Fear of terrorism must be kept in proportion

This article is more than 8 years old

A woman died after panic spread through a Nairobi university during a terror drill. We must learn lessons from earlier attacks to help us react to terrorist threats

The tragic events in Nairobi this week – where a simulated terror drill at a university was mistaken in panic for a genuine attack, with one person dying as a consequence and others being injured – reflect the many ways in which terrorism can affect societies. But are there patterns to our responses to the threat of non-state terrorism and, if so, might recognition of these patterns help us as we think of how best to react?

Three main errors of response repeatedly emerge through the long history of terrorism, and each continues to have damaging effects for us all.

First, overreaction. Psychologists have convincingly shown that we tend all too often to make judgments about wide patterns of phenomena on the basis of a small number of easily remembered and dramatic episodes. Terrorism offers many examples. Whether 9/11 or 7/7 or Paris in November of this year, the shocking images and stories associated with terrorist attacks write themselves prominently into our thinking. And this leads us to exaggerate the threat.

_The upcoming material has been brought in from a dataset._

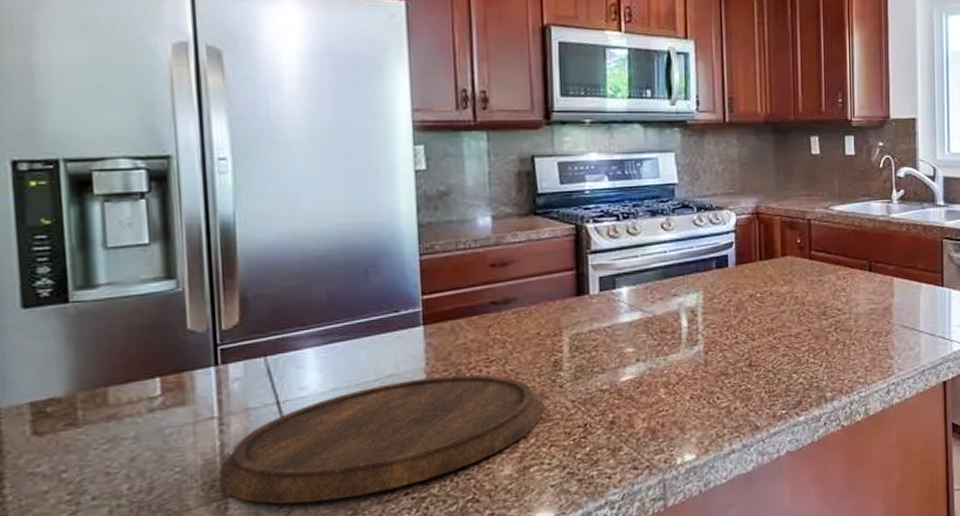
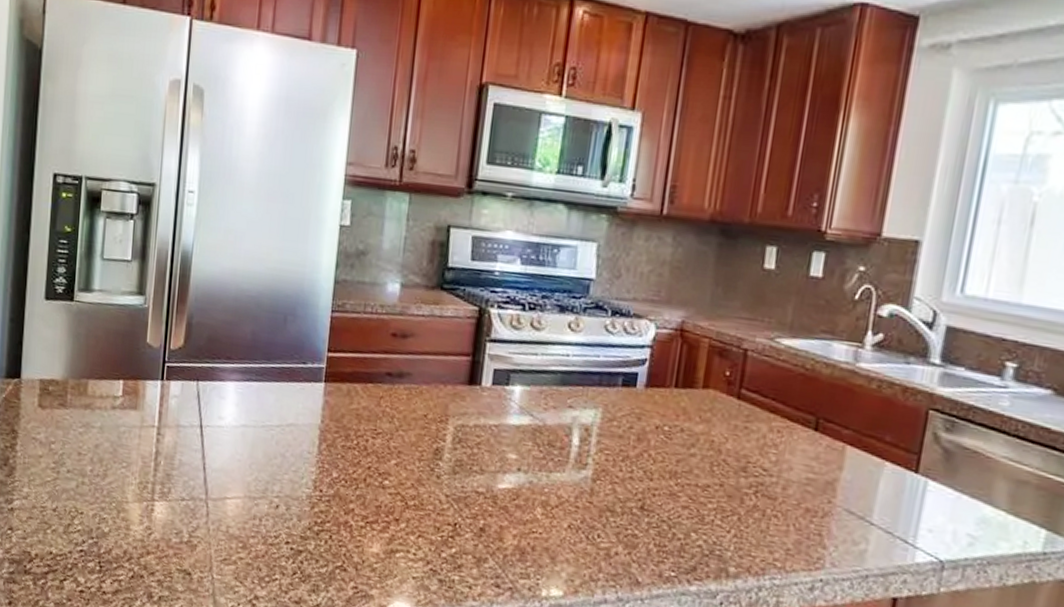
cutting board: present [218,374,543,504] -> none [150,431,418,535]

So, for example, while it is likely that an Islamic State-related attack will indeed occur in London before too long, it is equally true that the chances of any individual Londoner actually being hurt or killed in such an attack are extraordinarily small. Of course we should recognise the threat that there is. But reacting effectively to it – as individuals or as societies – requires that we also keep it in proper proportion.

This has implications for government policies, as well as for individual lifestyles. The latter should, if we act logically, continue fairly normally given the level of the threat currently existing in the UK. Government policy should also avoid overreaction, especially of the kind that has so worsened things politically in the past with responses to terrorism (from Belfast in the 1970s to Iraq in the early 21st century – and to Syria, if we are not wise, over coming months).

The second problem is our tendency towards unrealistic and short-term expectations in our responses to terrorism. An atrocity occurs – whether on a Tunisian beach or in Paris or elsewhere – and the public demands that the threat be stamped out. But while individual terrorist groups will come and go, terrorism as a method of political struggle will outlive us all. Learning to live with, and to lessen, the threat makes more sense than falsely expecting to be able to get rid of it. Voters and politicians alike need to remember this.

The third unfortunate response that affects our lives all too often amid terrorist anxiety is the trend towards polarisation. Within the UK in recent years, the issue has been most pressing with regard to relations between Muslims and other members of society. Non-state terrorist groups tend not to achieve their central, strategic goals. But they do have a strong record (whether intentionally or not) of producing division, polarisation and enmity as a response to their violence. This should be resisted as far as possible.

As most people now acknowledge, the errors of the post-9/11 western “war on terror” led to increases in the number of terrorist incidents and terrorist-generated fatalities. Much of that grew out of an exaggeration of the kind of threat that was actually faced, out of a demand for and a belief in unrealistic and short-term victories, and from the use of rhetoric and political action in ways that polarised national and international communities alike. If we want to limit the degree to which callous, non-state terrorist violence damages individuals and societies, then these lessons are ones we must remember.